The results on King Crimson’s Discipline are challenging and fizzy – infused of course with every progger pretension, but now boasting the snappy new-wave vibe of the day. That starts with a conversational Belew taking over vocals. (He sounds an awful lot like his old tour boss, David Byrne of the Talking Heads, on tracks like “Thela Hun Ginjeet.”) Tony Levin’s canny work on the Chapman Stick, notably on the opening “Elephant Talk,” also connected the band with art-rockers of the moment — particularly Peter Gabriel, whose post-Genesis sound was shaped in part by Levin.

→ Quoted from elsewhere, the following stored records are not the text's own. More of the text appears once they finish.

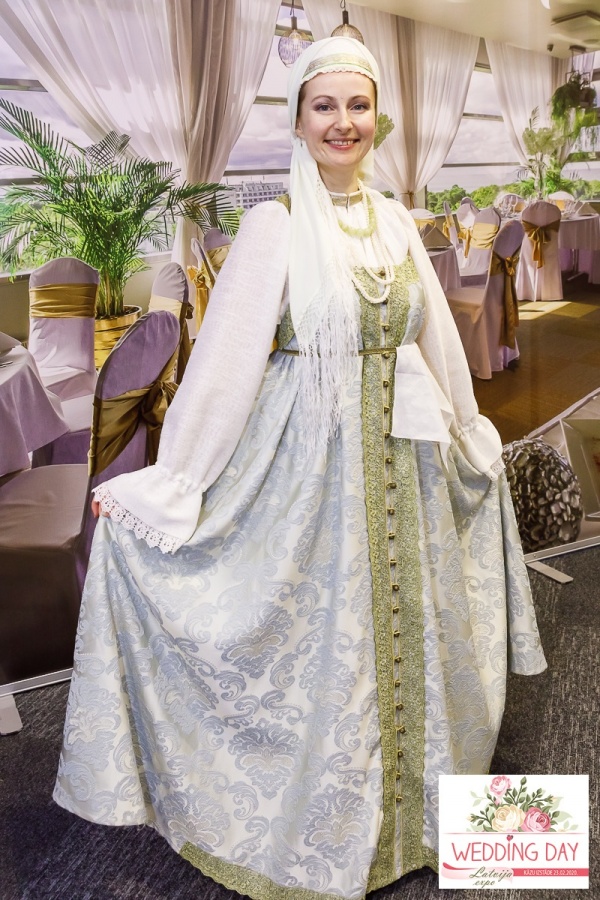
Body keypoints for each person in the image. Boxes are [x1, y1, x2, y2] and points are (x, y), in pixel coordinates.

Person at [54, 36, 546, 900]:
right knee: (323, 648)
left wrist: (470, 434)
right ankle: (331, 815)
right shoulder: (274, 225)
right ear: (299, 120)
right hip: (308, 471)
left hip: (408, 461)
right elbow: (223, 369)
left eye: (358, 105)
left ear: (378, 118)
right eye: (325, 106)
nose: (342, 122)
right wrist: (171, 486)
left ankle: (424, 813)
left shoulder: (394, 219)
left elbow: (434, 343)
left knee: (411, 630)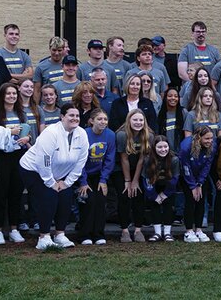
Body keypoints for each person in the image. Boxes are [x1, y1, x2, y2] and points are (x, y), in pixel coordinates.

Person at [21, 104, 88, 249]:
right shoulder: (50, 132)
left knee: (66, 195)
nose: (74, 118)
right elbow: (43, 160)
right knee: (49, 196)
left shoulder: (81, 134)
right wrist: (51, 182)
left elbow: (81, 161)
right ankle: (43, 237)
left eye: (77, 116)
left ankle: (60, 235)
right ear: (62, 117)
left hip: (59, 173)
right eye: (71, 115)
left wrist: (67, 183)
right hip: (33, 170)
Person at [78, 107, 115, 245]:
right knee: (89, 200)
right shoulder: (83, 134)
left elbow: (109, 159)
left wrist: (104, 179)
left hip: (100, 175)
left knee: (100, 201)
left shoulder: (110, 135)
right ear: (91, 121)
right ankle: (84, 234)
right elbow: (79, 160)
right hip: (84, 174)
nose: (103, 122)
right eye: (99, 119)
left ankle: (98, 234)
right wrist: (83, 181)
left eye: (105, 119)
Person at [116, 109, 154, 242]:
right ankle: (124, 230)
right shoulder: (122, 135)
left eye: (140, 120)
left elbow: (142, 159)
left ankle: (138, 230)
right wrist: (128, 181)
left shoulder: (149, 135)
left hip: (139, 168)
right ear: (129, 121)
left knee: (138, 196)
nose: (138, 122)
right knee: (125, 196)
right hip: (121, 169)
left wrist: (135, 180)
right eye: (135, 120)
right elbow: (124, 159)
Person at [141, 136, 182, 242]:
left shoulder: (174, 159)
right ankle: (157, 232)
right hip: (153, 185)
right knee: (155, 205)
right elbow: (146, 179)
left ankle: (167, 233)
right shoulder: (147, 159)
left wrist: (165, 194)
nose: (163, 150)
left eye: (165, 146)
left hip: (168, 186)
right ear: (154, 147)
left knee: (168, 205)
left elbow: (175, 179)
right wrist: (154, 195)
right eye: (160, 147)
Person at [179, 125, 216, 242]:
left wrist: (200, 183)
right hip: (187, 176)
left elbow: (207, 166)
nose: (210, 141)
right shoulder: (186, 147)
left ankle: (198, 229)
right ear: (198, 137)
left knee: (200, 200)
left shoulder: (212, 147)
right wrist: (192, 185)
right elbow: (185, 167)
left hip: (200, 177)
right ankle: (188, 231)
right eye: (207, 139)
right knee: (190, 200)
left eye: (211, 138)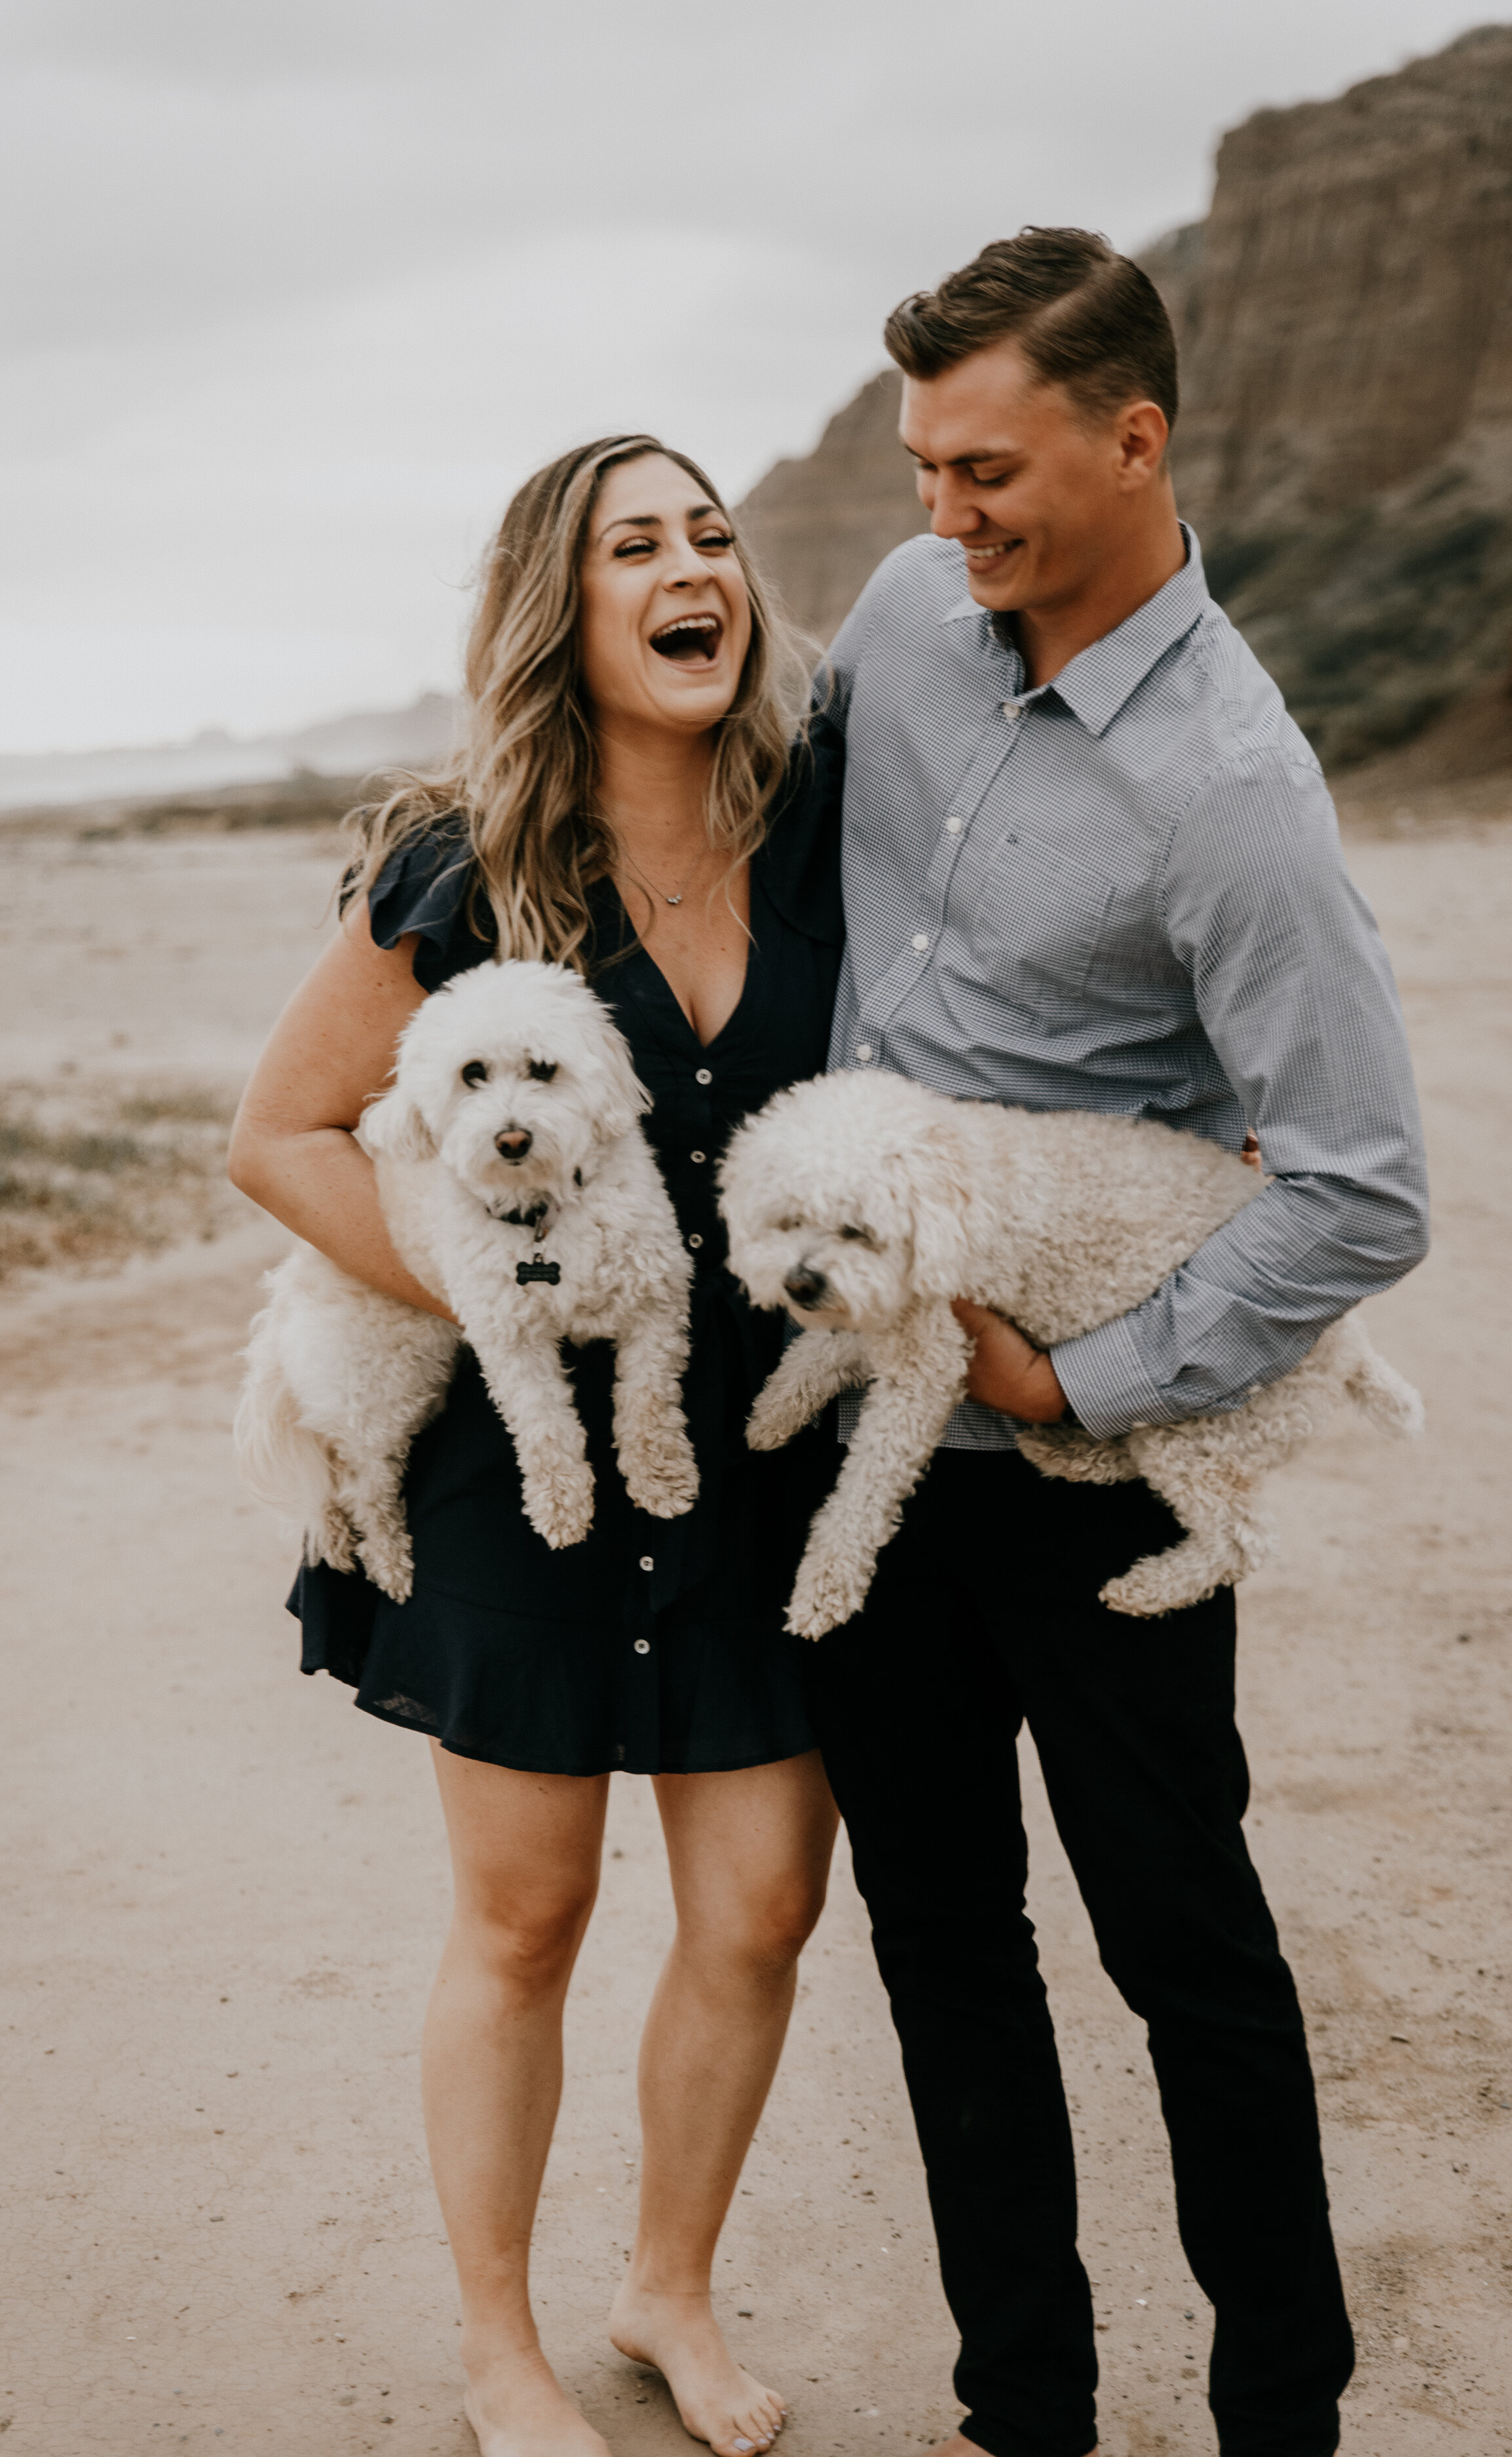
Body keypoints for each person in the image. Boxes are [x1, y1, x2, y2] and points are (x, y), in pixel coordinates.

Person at [804, 230, 1429, 2457]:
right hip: (856, 1455)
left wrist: (1080, 1385)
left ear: (1132, 438)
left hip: (1079, 1471)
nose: (942, 514)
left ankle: (1283, 2416)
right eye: (920, 467)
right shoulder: (896, 616)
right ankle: (1025, 2414)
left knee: (1185, 1957)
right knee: (942, 1955)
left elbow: (1363, 1181)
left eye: (983, 470)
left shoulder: (1233, 795)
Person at [228, 435, 845, 2457]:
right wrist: (488, 1304)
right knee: (524, 1917)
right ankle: (502, 2349)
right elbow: (281, 1134)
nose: (694, 570)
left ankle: (665, 2290)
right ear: (559, 609)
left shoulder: (826, 830)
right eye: (633, 544)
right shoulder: (463, 867)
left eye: (711, 536)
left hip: (747, 1449)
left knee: (757, 1908)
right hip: (515, 1468)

“That was one of the ideas, especially in Robert’s mind, to carry on the musical legacy but with a whole new brand of music,” Adrian Belew tells us, in an exclusive Something Else! Sitdown. “Each of us had new toys that no one else was using like the stick, and the guitar synth. I really felt like we ended up making something fresh that didn’t sound like anything else.”

Yet for everything different, Discipline doesn’t move completely outside the ever-shifting King Crimson’s age-old vernacular — notably on the trippy instrumental “The Sheltering Sky,” titled after the 1949 novel by Paul Bowles. Adrian Belew’s jabbing style, we learned from the beginning, makes for an intriguing passenger during Robert Fripp’s familiar explorations into texture. Together, they created an anchoring point for a series of thrilling musical adventures.